SCELSE's research into understanding and controlling environmental microbial communities requires incredibly complex data analysis on a large scale. Running and analyzing these massive datasets has traditionally been a highly time-intensive process for life science researchers, who frequently work against the clock to meet their deadlines, especially in clinical and public health related projects. With these concerns in mind, system performance was a key consideration in the centers search for a new High Performance Computing (HPC) solution, and the primary reason for choosing Cray.
"We're thrilled that SCELSE has placed its trust in Cray to power its scientific research", stated Nick Gorga, vice president of sales for the Asia-Pacific region at Cray. "Life science research is advancing rapidly, and Cray's technology is helping research centres across the globe manage the growing complexity and volume of their data sets, and accelerate time-to-value of data analysis. With the performance, capacity and scalability of the Cray CS500, SCELSE's groundbreaking research will no longer be constricted by the limits of its computational infrastructure."
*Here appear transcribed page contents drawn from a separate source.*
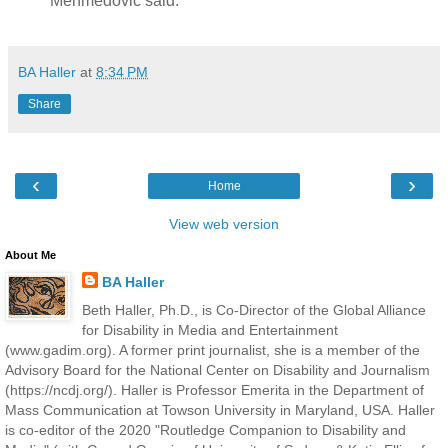
Mehmedovic said.
BA Haller
at
8:34 PM
Share
‹
›
Home
View web version
About Me
BA Haller
Beth Haller, Ph.D., is Co-Director of the Global Alliance
for Disability in Media and Entertainment
(www.gadim.org). A former print journalist, she is a member of the
Advisory Board for the National Center on Disability and Journalism
(https://ncdj.org/). Haller is Professor Emerita in the Department of
Mass Communication at Towson University in Maryland, USA. Haller
is co-editor of the 2020 "Routledge Companion to Disability and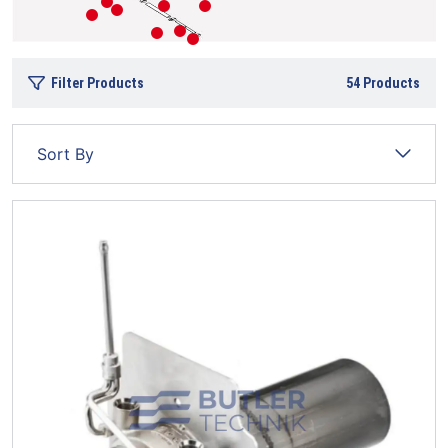
Filter Products
54
Products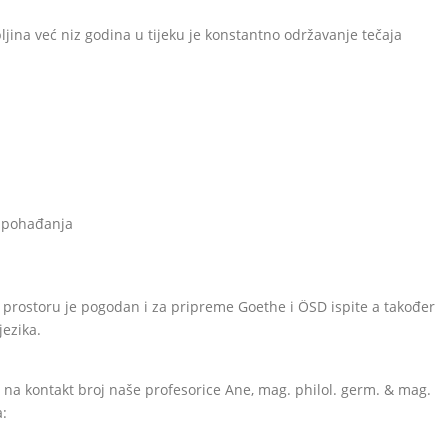
jina već niz godina u tijeku je konstantno održavanje tečaja
u
g pohađanja
prostoru je pogodan i za pripreme Goethe i ÖSD ispite a također
ezika.
i na kontakt broj naše profesorice Ane, mag. philol. germ. & mag.
a: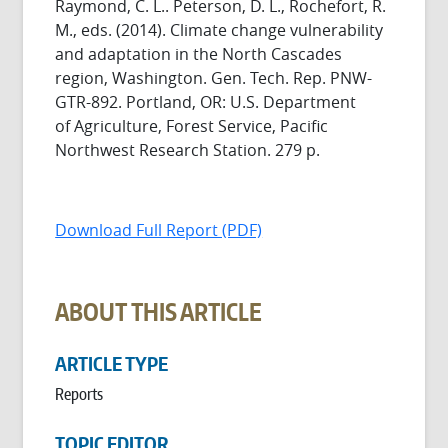
Raymond, C. L.. Peterson, D. L., Rochefort, R.
M., eds. (2014). Climate change vulnerability
and adaptation in the North Cascades
region, Washington. Gen. Tech. Rep. PNW-
GTR-892. Portland, OR: U.S. Department
of Agriculture, Forest Service, Pacific
Northwest Research Station. 279 p.
Download Full Report (PDF)
ABOUT THIS ARTICLE
ARTICLE TYPE
Reports
TOPIC EDITOR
NTU Prof Stephan Schuster, Research Director at SCELSE, stated: "The new Cray supercomputer at SCELSE will play an important role in enabling us to keep pace with the evolving needs and computational demands of interdisciplinary research. By rapidly speeding up the time it takes to process and analyze data, we will be able to save time and energy, and focus on more important scientific endeavours."
The CS500 was selected for its superior price-performance, scalability and functionality - surpassing all other solutions in an open tender. Crays price/performance matrix appealed to SCELSE, and the core count of the system will contain more than 12.000 AMD EPYC processor cores.
Cray's CS500 cluster supercomputers are highly scalable, flexible and customizable systems designed to provide users with a wide selection of configurations. The CS500 is uniquely suited to handle the broadest range of simulations and run data-intensive workloads smoothly at capacity.
The first phase of the system has been delivered and put into production in June 2019.